Saturday, December 17, 2011

Ebony


Cocobolo



This is an incredible wood to work with. Smooth or rough it is beautiful. It's a wood that you cut more than sand - like something half-wood and half-oil. Thin pieces are exceptionally musical, any bit of gliding past a silver wire or tapping a pearl suggests a note like a smoothly worn beach slate about the same size, or a little clave.




Cocobolo is rare. I'm lucky to be working with some wood left to me by someone moving their woodshop, wood which they got from someone moving their shop before that. It's old, and very dark on the outside.
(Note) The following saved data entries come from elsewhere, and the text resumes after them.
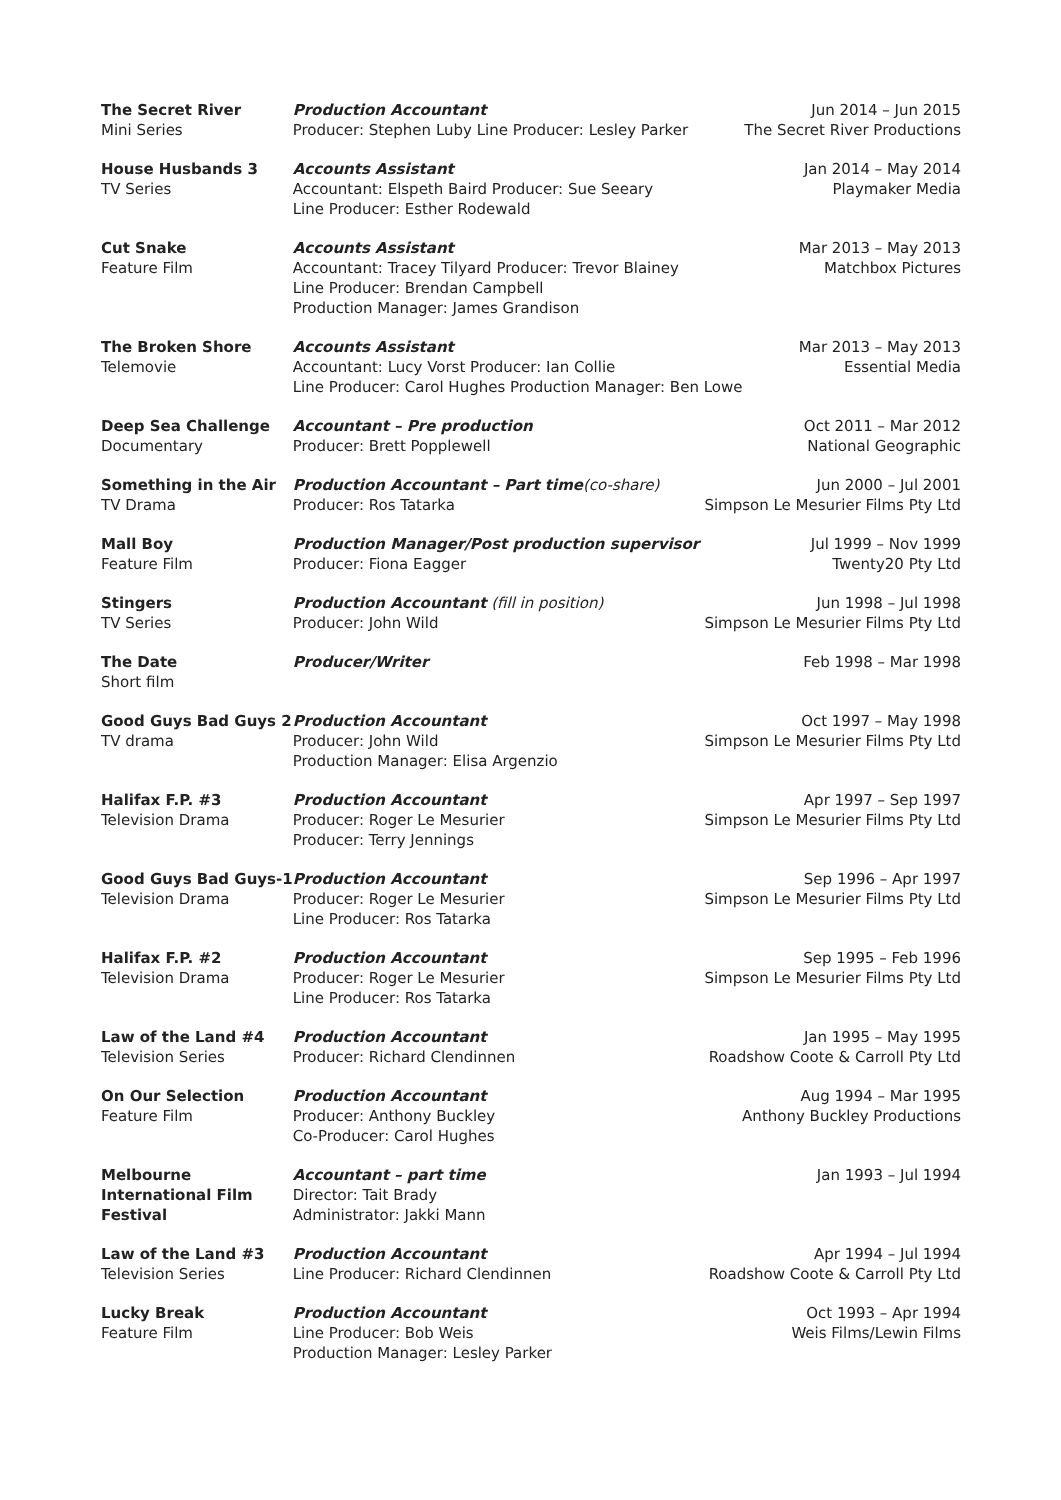| The Secret River Mini Series | Production Accountant Producer: Stephen Luby Line Producer: Lesley Parker | Jun 2014 – Jun 2015 The Secret River Productions |
| House Husbands 3 TV Series | Accounts Assistant Accountant: Elspeth Baird Producer: Sue Seeary Line Producer: Esther Rodewald | Jan 2014 – May 2014 Playmaker Media |
| Cut Snake Feature Film | Accounts Assistant Accountant: Tracey Tilyard Producer: Trevor Blainey Line Producer: Brendan Campbell Production Manager: James Grandison | Mar 2013 – May 2013 Matchbox Pictures |
| The Broken Shore Telemovie | Mar 2013 – May 2013 Essential Media Accounts Assistant Accountant: Lucy Vorst Producer: Ian Collie Line Producer: Carol Hughes Production Manager: Ben Lowe | |
| Deep Sea Challenge Documentary | Accountant – Pre production Producer: Brett Popplewell | Oct 2011 – Mar 2012 National Geographic |
| Something in the Air TV Drama | Production Accountant – Part time (co-share) Producer: Ros Tatarka | Jun 2000 – Jul 2001 Simpson Le Mesurier Films Pty Ltd |
| Mall Boy Feature Film | Production Manager/Post production supervisor Producer: Fiona Eagger | Jul 1999 – Nov 1999 Twenty20 Pty Ltd |
| Stingers TV Series | Production Accountant (fill in position) Producer: John Wild | Jun 1998 – Jul 1998 Simpson Le Mesurier Films Pty Ltd |
| The Date Short film | Producer/Writer | Feb 1998 – Mar 1998 |
| Good Guys Bad Guys 2 TV drama | Production Accountant Producer: John Wild Production Manager: Elisa Argenzio | Oct 1997 – May 1998 Simpson Le Mesurier Films Pty Ltd |
| Halifax F.P. #3 Television Drama | Production Accountant Producer: Roger Le Mesurier Producer: Terry Jennings | Apr 1997 – Sep 1997 Simpson Le Mesurier Films Pty Ltd |
| Good Guys Bad Guys-1 Television Drama | Production Accountant Producer: Roger Le Mesurier Line Producer: Ros Tatarka | Sep 1996 – Apr 1997 Simpson Le Mesurier Films Pty Ltd |
| Halifax F.P. #2 Television Drama | Production Accountant Producer: Roger Le Mesurier Line Producer: Ros Tatarka | Sep 1995 – Feb 1996 Simpson Le Mesurier Films Pty Ltd |
| Law of the Land #4 Television Series | Production Accountant Producer: Richard Clendinnen | Jan 1995 – May 1995 Roadshow Coote & Carroll Pty Ltd |
| On Our Selection Feature Film | Production Accountant Producer: Anthony Buckley Co-Producer: Carol Hughes | Aug 1994 – Mar 1995 Anthony Buckley Productions |
| Melbourne International Film Festival | Accountant – part time Director: Tait Brady Administrator: Jakki Mann | Jan 1993 – Jul 1994 |
| Law of the Land #3 Television Series | Production Accountant Line Producer: Richard Clendinnen | Apr 1994 – Jul 1994 Roadshow Coote & Carroll Pty Ltd |
| Lucky Break Feature Film | Production Accountant Line Producer: Bob Weis Production Manager: Lesley Parker | Oct 1993 – Apr 1994 Weis Films/Lewin Films |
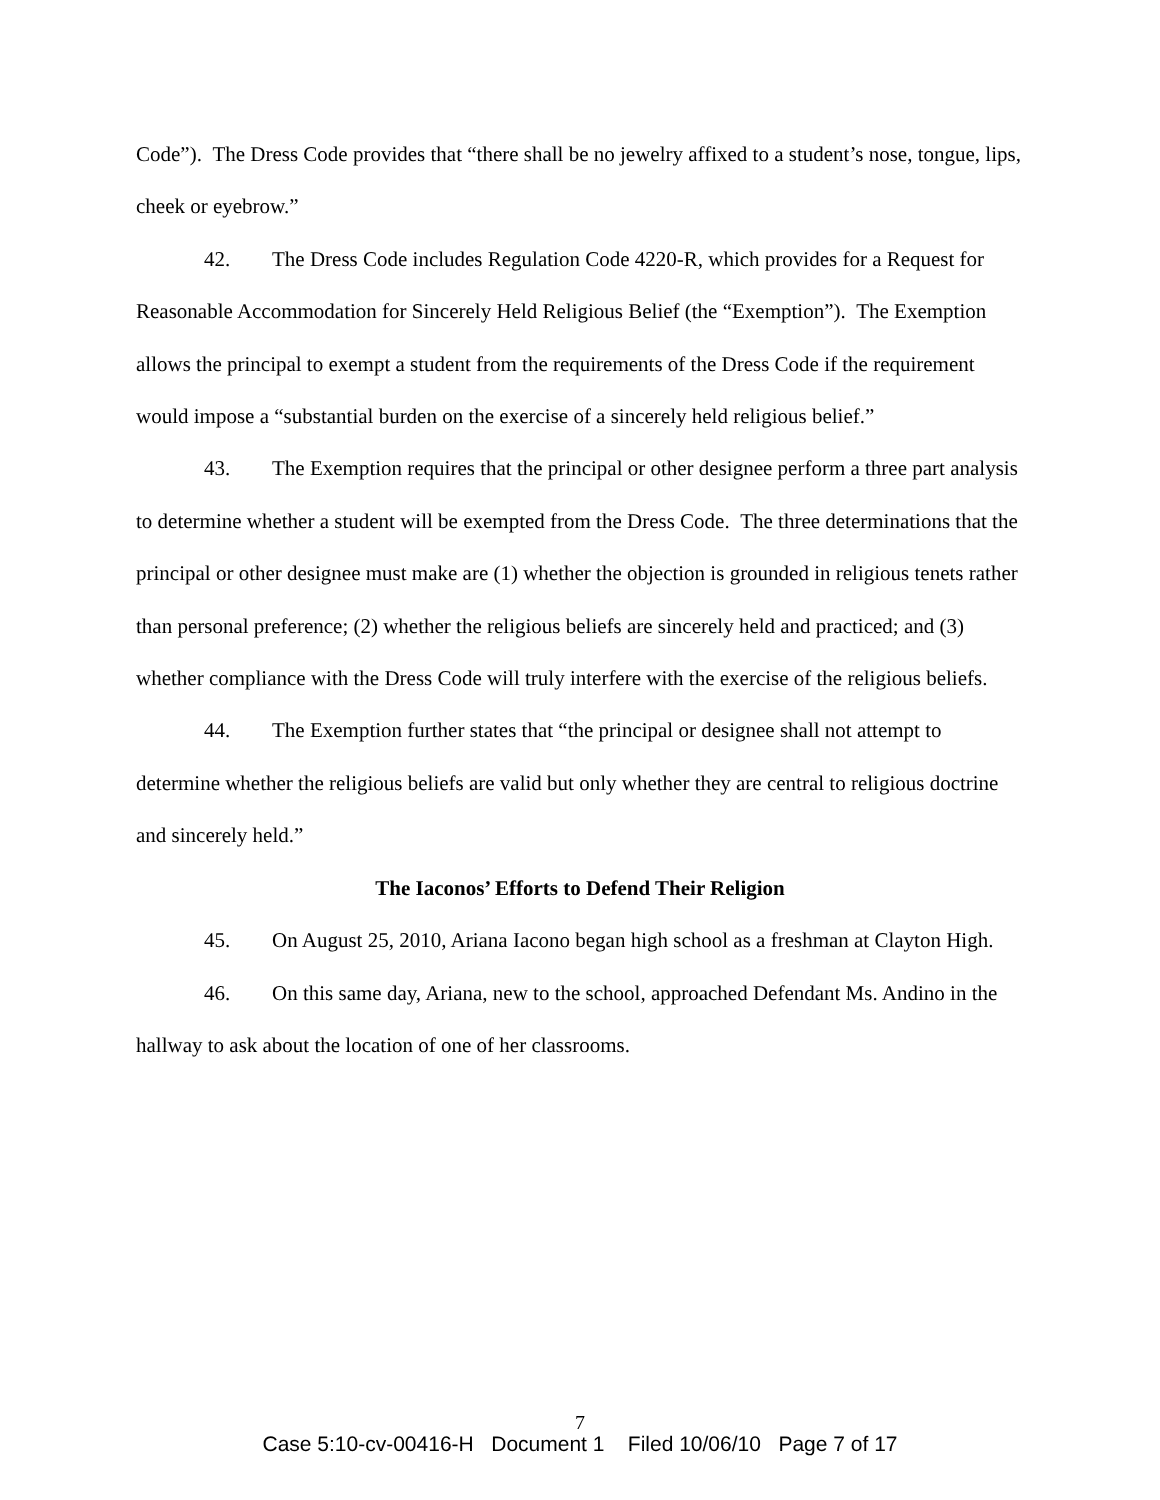Code”). The Dress Code provides that “there shall be no jewelry affixed to a student’s nose, tongue, lips, cheek or eyebrow.”
42. The Dress Code includes Regulation Code 4220-R, which provides for a Request for Reasonable Accommodation for Sincerely Held Religious Belief (the “Exemption”). The Exemption allows the principal to exempt a student from the requirements of the Dress Code if the requirement would impose a “substantial burden on the exercise of a sincerely held religious belief.”
43. The Exemption requires that the principal or other designee perform a three part analysis to determine whether a student will be exempted from the Dress Code. The three determinations that the principal or other designee must make are (1) whether the objection is grounded in religious tenets rather than personal preference; (2) whether the religious beliefs are sincerely held and practiced; and (3) whether compliance with the Dress Code will truly interfere with the exercise of the religious beliefs.
44. The Exemption further states that “the principal or designee shall not attempt to determine whether the religious beliefs are valid but only whether they are central to religious doctrine and sincerely held.”
The Iaconos’ Efforts to Defend Their Religion
45. On August 25, 2010, Ariana Iacono began high school as a freshman at Clayton High.
46. On this same day, Ariana, new to the school, approached Defendant Ms. Andino in the hallway to ask about the location of one of her classrooms.
7
Case 5:10-cv-00416-H Document 1 Filed 10/06/10 Page 7 of 17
After a few months the lighter tones you see here will be darker and the color more uniform, but the surface is so fine in texture that you see everything - dark as it can get - and the fullness of that color is a knockout.

Experimenting with wood rings




Brazilian cherry makes a great wood for testing small shapes because of its incredible strength and evenness of grain. It's not as rare and chere as ebony or cocobolo, but it has knots that appear like fossils at certain angles to the face, as in the 'big facet' ring to the right.


Tulipwood


AKA 'pau rosa' and 'pinkwood', Brazilian tulipwood is of the Dalbergia genus and informally known as a true rosewood. It is dense and has an amazing brightness - when I'm working it I almost want to say humor. Alive, it is small enough to be considered a shrub (reports The Wood Database - good source). Maybe that's why.

More ebony


Few woods have the glow and softness of ebony. The evenness of the grain is easy to work with and results in a smoothness and accuracy of shape that is easy on the eye as well.

Saturday, February 12, 2011

Happenstance

Sometimes when a piece is cut and sanded, but not finished or attached to its fellow parts, it's interesting to see it stand alone, like these poplar rail supports on the contrasting surface of the old burnished steel of the table saw. As an abstract shape it can inspire a completely different piece down the line.